── Stored data ──

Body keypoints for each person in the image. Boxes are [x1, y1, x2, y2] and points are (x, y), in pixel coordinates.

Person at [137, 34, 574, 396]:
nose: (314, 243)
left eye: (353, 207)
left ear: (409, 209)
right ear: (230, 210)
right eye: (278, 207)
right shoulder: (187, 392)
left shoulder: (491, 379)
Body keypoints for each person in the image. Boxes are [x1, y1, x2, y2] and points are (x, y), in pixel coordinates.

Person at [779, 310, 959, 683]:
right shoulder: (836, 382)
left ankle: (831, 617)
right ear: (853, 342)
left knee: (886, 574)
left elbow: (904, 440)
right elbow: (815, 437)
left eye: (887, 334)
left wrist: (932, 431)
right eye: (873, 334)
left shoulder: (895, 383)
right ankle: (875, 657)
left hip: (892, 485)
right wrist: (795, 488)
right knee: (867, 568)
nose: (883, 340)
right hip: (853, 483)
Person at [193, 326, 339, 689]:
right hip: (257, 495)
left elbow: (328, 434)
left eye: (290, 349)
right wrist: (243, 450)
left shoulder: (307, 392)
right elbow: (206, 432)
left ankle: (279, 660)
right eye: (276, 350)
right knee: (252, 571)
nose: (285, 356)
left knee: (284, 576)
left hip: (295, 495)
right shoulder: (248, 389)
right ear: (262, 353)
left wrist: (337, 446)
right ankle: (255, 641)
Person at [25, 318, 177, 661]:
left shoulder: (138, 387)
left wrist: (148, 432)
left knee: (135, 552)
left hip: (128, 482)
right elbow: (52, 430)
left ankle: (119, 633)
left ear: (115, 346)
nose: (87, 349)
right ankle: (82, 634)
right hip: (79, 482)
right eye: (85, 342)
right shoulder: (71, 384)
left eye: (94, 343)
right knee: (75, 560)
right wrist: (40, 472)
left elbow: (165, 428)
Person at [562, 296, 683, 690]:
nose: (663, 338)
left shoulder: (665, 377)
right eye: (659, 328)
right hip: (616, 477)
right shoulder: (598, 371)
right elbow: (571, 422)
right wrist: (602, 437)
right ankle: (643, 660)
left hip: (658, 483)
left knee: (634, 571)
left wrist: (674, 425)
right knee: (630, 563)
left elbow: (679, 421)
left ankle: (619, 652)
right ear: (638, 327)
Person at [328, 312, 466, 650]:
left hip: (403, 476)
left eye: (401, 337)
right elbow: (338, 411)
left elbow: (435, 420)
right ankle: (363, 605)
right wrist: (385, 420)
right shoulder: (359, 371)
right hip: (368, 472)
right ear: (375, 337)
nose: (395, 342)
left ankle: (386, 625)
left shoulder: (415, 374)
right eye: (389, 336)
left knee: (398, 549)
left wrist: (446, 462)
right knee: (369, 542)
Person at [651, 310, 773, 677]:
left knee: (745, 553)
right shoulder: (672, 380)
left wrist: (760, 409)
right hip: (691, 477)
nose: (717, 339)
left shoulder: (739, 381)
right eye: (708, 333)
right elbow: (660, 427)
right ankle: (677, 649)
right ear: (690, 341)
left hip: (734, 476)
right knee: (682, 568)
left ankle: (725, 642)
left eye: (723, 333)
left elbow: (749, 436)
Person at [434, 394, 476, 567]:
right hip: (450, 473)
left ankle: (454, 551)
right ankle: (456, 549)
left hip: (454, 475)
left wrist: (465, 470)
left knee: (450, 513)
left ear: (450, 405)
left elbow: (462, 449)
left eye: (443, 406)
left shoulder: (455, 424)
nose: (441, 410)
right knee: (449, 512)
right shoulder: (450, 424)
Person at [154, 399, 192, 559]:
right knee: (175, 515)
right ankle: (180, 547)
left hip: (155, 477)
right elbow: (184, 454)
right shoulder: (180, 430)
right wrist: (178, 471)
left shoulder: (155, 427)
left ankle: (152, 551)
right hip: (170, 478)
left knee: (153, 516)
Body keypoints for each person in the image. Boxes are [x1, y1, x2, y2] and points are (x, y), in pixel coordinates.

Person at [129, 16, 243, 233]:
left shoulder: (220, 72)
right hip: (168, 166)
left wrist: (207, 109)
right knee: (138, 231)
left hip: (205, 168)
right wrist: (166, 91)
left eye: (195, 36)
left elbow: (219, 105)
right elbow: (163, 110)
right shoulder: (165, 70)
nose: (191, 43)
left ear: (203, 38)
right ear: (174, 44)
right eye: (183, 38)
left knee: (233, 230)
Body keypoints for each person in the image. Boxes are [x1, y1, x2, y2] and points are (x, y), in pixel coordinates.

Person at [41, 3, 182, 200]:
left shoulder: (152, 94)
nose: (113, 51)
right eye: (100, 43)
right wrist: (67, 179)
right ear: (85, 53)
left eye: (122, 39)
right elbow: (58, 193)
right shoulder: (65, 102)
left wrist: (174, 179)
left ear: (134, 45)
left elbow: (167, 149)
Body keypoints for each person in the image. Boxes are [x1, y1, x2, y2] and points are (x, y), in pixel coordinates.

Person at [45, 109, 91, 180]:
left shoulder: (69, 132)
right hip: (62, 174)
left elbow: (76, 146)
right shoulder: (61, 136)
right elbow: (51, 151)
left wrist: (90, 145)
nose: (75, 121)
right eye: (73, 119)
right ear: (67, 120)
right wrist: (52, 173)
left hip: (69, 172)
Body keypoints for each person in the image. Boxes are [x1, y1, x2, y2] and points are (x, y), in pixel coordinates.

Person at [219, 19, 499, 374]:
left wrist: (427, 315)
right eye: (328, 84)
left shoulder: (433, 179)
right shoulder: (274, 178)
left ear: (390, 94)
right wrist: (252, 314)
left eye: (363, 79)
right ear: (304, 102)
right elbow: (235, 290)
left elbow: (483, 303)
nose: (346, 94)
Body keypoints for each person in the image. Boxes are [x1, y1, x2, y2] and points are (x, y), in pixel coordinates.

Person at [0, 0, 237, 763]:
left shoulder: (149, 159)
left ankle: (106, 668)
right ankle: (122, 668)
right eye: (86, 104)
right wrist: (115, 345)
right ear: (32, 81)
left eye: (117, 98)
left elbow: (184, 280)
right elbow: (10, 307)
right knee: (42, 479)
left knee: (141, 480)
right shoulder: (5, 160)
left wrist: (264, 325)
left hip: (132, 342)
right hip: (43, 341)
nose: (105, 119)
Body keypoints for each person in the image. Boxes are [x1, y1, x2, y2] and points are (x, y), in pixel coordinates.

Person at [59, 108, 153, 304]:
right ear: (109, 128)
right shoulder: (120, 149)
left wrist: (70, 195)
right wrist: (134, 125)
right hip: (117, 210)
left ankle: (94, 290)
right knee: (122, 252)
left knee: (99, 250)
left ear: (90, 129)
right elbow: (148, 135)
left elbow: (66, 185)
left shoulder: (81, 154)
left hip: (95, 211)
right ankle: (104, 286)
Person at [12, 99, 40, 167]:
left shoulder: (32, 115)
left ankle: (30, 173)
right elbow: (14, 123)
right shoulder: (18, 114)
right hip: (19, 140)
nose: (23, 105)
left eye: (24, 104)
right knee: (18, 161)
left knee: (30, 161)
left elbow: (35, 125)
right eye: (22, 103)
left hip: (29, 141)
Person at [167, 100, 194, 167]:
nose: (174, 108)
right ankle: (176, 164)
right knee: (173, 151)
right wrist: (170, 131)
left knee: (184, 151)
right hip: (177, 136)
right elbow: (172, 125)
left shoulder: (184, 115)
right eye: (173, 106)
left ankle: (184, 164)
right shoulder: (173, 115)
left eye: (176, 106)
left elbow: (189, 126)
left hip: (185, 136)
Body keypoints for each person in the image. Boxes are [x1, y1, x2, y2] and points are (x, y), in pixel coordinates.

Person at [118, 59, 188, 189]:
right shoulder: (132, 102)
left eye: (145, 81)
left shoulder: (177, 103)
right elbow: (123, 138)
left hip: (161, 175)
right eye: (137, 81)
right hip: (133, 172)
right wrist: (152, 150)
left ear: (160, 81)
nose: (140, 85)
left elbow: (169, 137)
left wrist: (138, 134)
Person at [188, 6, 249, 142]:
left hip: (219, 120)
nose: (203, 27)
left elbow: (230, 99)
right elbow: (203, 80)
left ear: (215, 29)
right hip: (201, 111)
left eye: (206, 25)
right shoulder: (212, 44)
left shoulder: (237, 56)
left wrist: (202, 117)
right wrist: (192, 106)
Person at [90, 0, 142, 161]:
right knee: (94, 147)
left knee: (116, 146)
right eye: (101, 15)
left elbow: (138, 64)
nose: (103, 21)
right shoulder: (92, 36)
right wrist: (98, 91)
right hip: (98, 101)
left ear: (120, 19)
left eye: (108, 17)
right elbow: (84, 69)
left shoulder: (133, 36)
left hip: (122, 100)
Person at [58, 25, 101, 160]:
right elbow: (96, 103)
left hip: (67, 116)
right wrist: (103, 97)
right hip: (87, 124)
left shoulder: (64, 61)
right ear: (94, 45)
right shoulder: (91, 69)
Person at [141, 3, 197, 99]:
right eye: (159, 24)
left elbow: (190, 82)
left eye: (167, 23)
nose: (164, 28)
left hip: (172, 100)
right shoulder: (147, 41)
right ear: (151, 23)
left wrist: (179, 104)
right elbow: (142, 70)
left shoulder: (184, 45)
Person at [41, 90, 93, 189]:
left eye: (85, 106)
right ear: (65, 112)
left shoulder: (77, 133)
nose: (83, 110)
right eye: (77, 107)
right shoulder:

───

## Problem description
Among the entries above, copy exactly only the lines starting with the one containing "left knee: (886, 574)" and going through the one containing "nose: (285, 356)", both ends included.

## Answer to the problem
left knee: (886, 574)
left elbow: (904, 440)
right elbow: (815, 437)
left eye: (887, 334)
left wrist: (932, 431)
right eye: (873, 334)
left shoulder: (895, 383)
right ankle: (875, 657)
left hip: (892, 485)
right wrist: (795, 488)
right knee: (867, 568)
nose: (883, 340)
right hip: (853, 483)
Person at [193, 326, 339, 689]:
right hip: (257, 495)
left elbow: (328, 434)
left eye: (290, 349)
right wrist: (243, 450)
left shoulder: (307, 392)
right elbow: (206, 432)
left ankle: (279, 660)
right eye: (276, 350)
right knee: (252, 571)
nose: (285, 356)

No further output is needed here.